3. Drop-in Observability Tools like Datadog and Dynatrace are amazing for seeing exactly what is happening inside your app. But installing their agents directly into your application code can be messy. Now, you can just deploy the official Datadog sidecar image. It sits next to your app, collects all the metrics from the shared environment, and pushes the logs out without you ever modifying a single line of your actual application code.
Summary
The Sidecar pattern in Azure App Service for Linux is a massive step forward for cloud developers. By allowing multi-container support inside a single App Service plan, we can finally build modular, complex applications without having to manage a full Kubernetes cluster.
Whether you want to keep your main container completely lightweight, add advanced monitoring, or run background worker processes, the sitecontainers configuration makes it incredibly easy.
Stop building heavy, slow, "fat containers." Start looking at your architecture, find the background tasks that are slowing down your main code, and spin them off into a sidecar today!
Frequently Asked Questions (FAQ)
1. Can I use Docker Compose with the new Azure App Service Sidecar pattern? No. While App Service previously had a preview feature for Docker Compose, the new Sidecar feature relies on a native JSON specification via the sitecontainers configuration. Any Docker Compose configurations will not work with this specific GA feature.
2. Does adding a sidecar to Azure App Service cost extra money? You do not pay an extra "sidecar fee," but sidecars consume the CPU and RAM resources of your existing App Service Plan. If your main application and your new sidecar combined require more memory than your current plan allows, you will need to scale up your App Service Plan, which increases your cloud hosting costs.
3. How do my main container and sidecar container talk to each other? Because all containers within a single App Service site unit share the exact same network namespace, they can communicate directly using localhost. Just make sure that your main app and sidecars are listening on different ports to avoid conflicts!
4. Can I add sidecars to a standard code-based application, or is it only for custom containers? Yes, you can absolutely add sidecars to code-based apps! For code-based deployments, the platform automatically routes incoming traffic to your main code container. You simply configure your sidecars to run alongside it with the "isMain": false attribute.

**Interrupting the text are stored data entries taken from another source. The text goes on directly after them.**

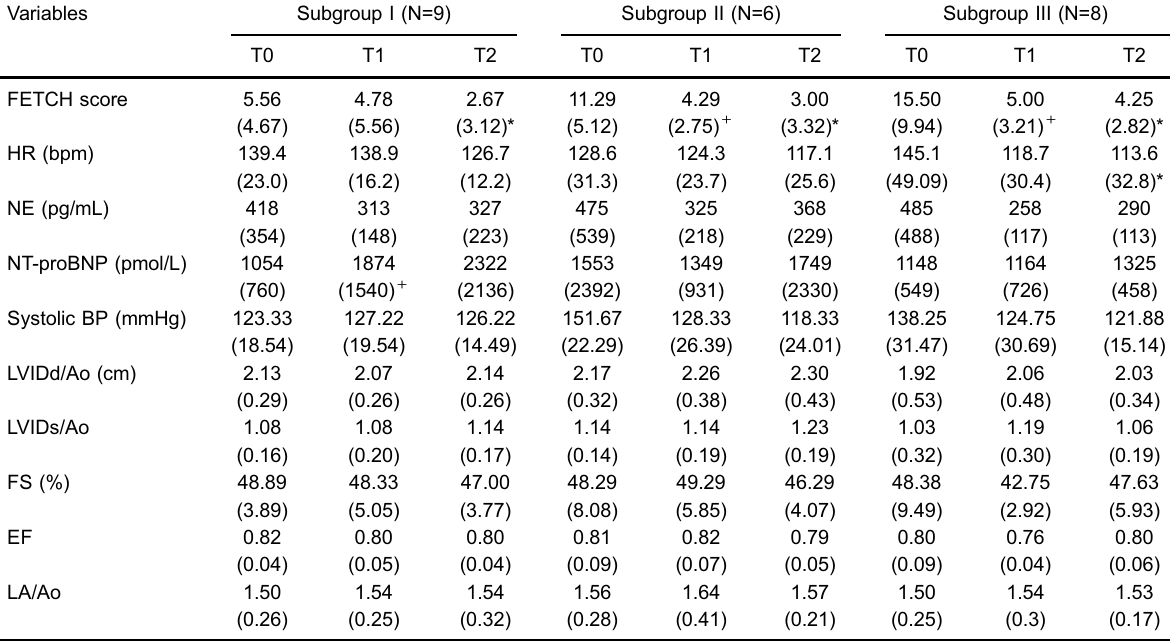
Table 3. Clinical, laboratory, and echocardiographic values for the 3 subgroups at the three evaluation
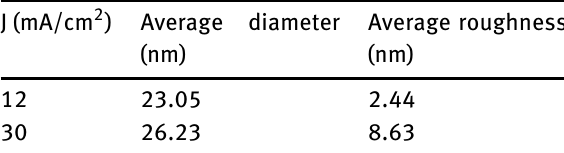
Table 2: The AFM results of PS samples at J=12, 30 mA/cm 2 . J (mA/cm 2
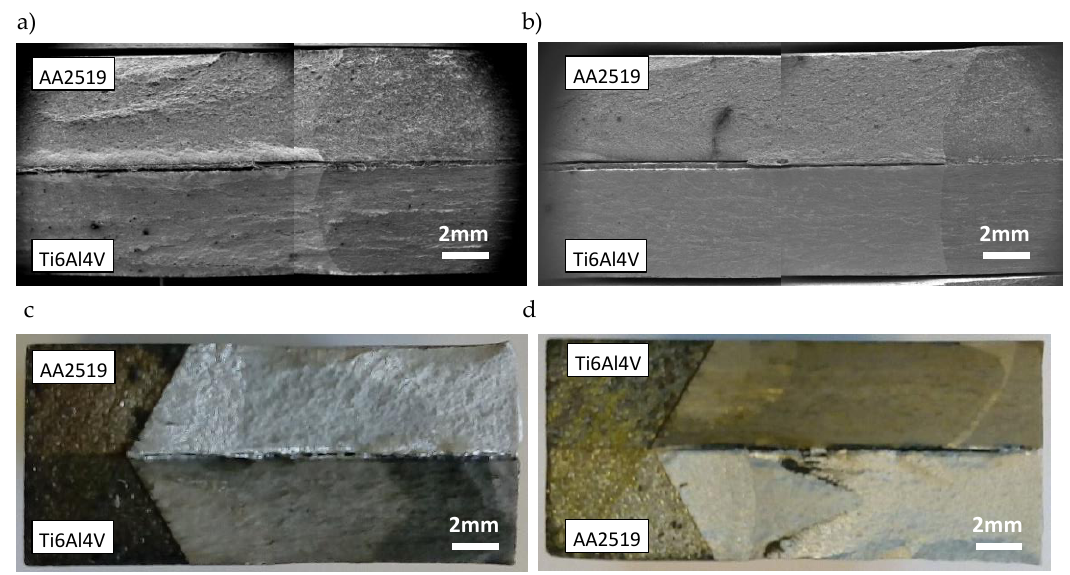
Figure 7. Delamination cracking in the weld area: ( a ) CT specimen-293 K, ( b ) CT specimen-77 K, ( c ) SENB specimen-293 K, and ( d ) SENB specimen-223 K.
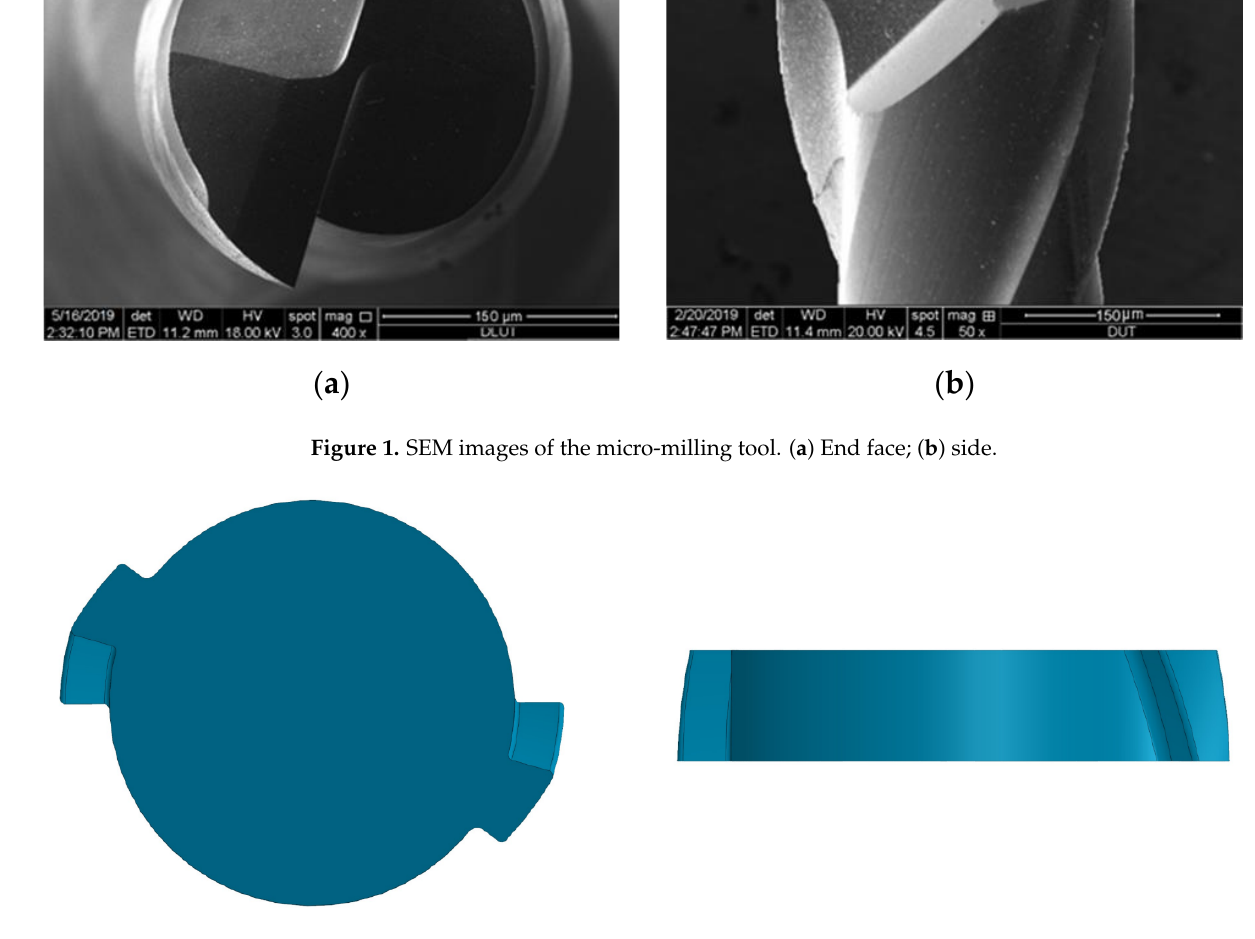
Figure 2. Three-dimensional model of the micro-milling tool. ( a ) End face; ( b ) side.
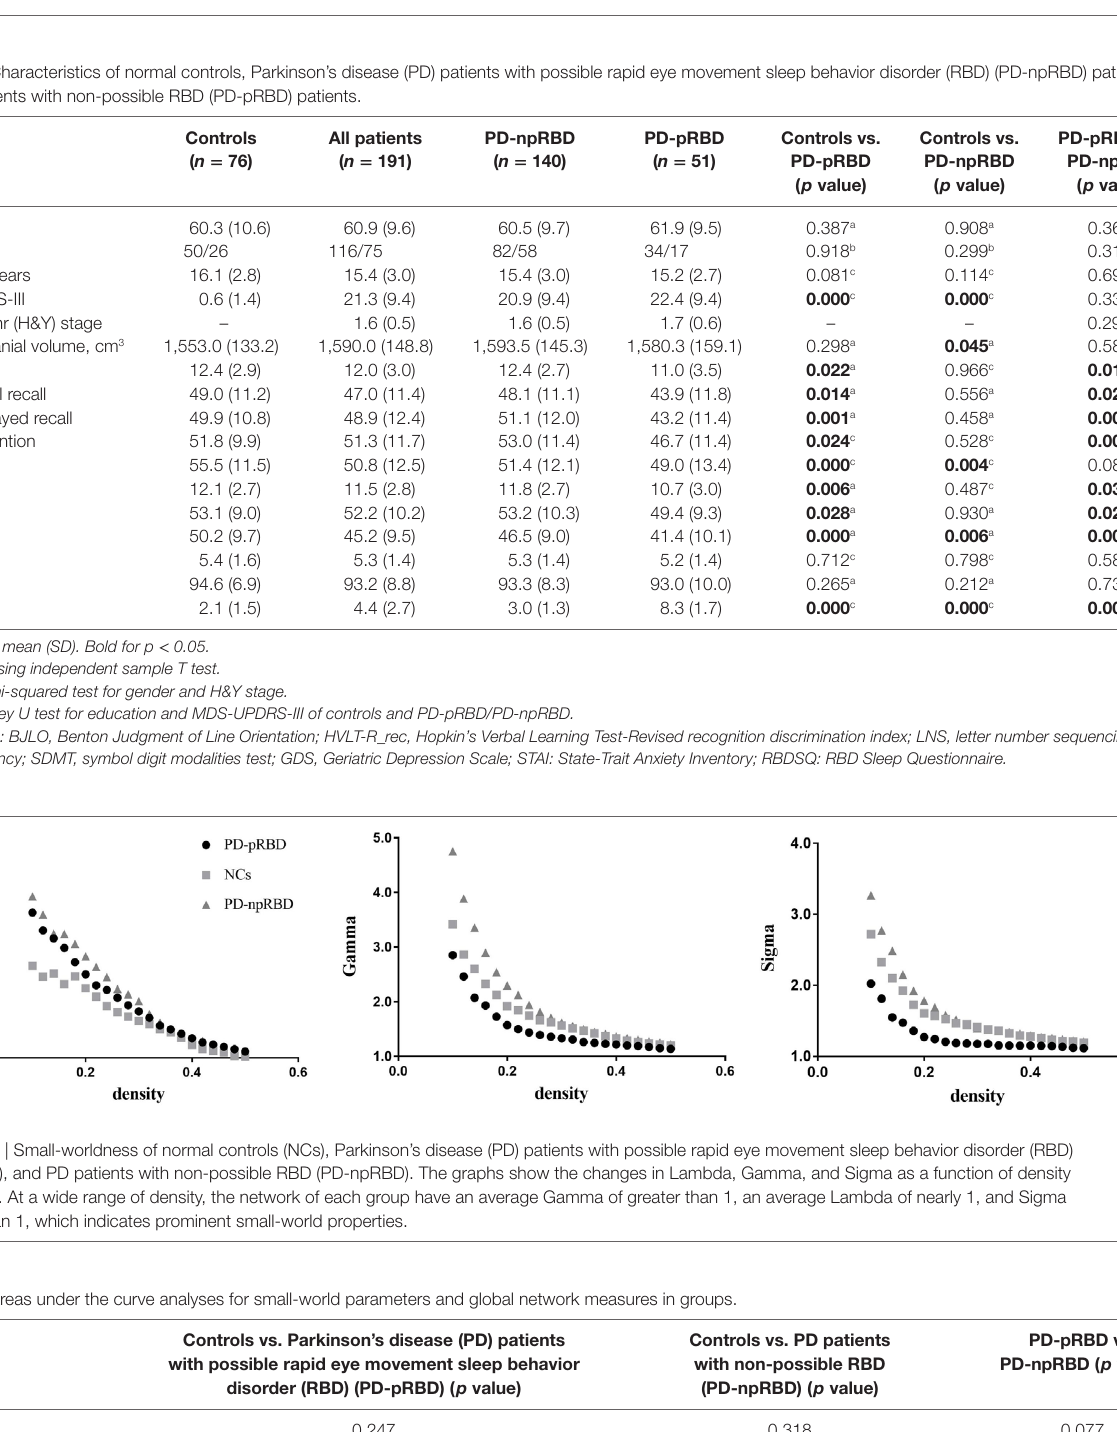
TaBle 1 | Characteristics of normal controls, Parkinson’s disease (PD) patients with possible rapid eye movement sleep behavior disorder (RBD) (PD-npRBD) patients and PD patients with non-possible RBD (PD-pRBD) patients.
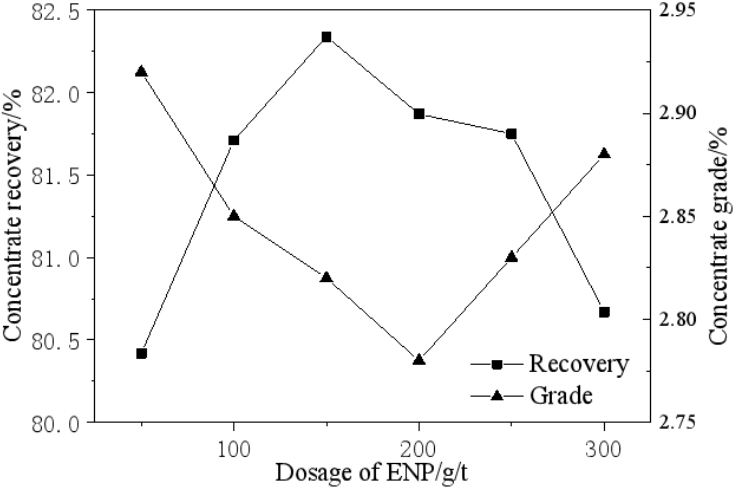
Figure 6. Influences of the ethylenediamine phosphate dosage of the copper oxide flotation index.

5. How do I pass connection strings to my Azure App Service sidecar? By default, the inheritAppSettingsAndConnectionStrings attribute is set to true in your JSON specification. This means any App Settings or Connection Strings you configure in the Azure Portal will automatically be injected into both your main container and your sidecars as environment variables. You can also specify unique variables just for the sidecar within the JSON spec itself.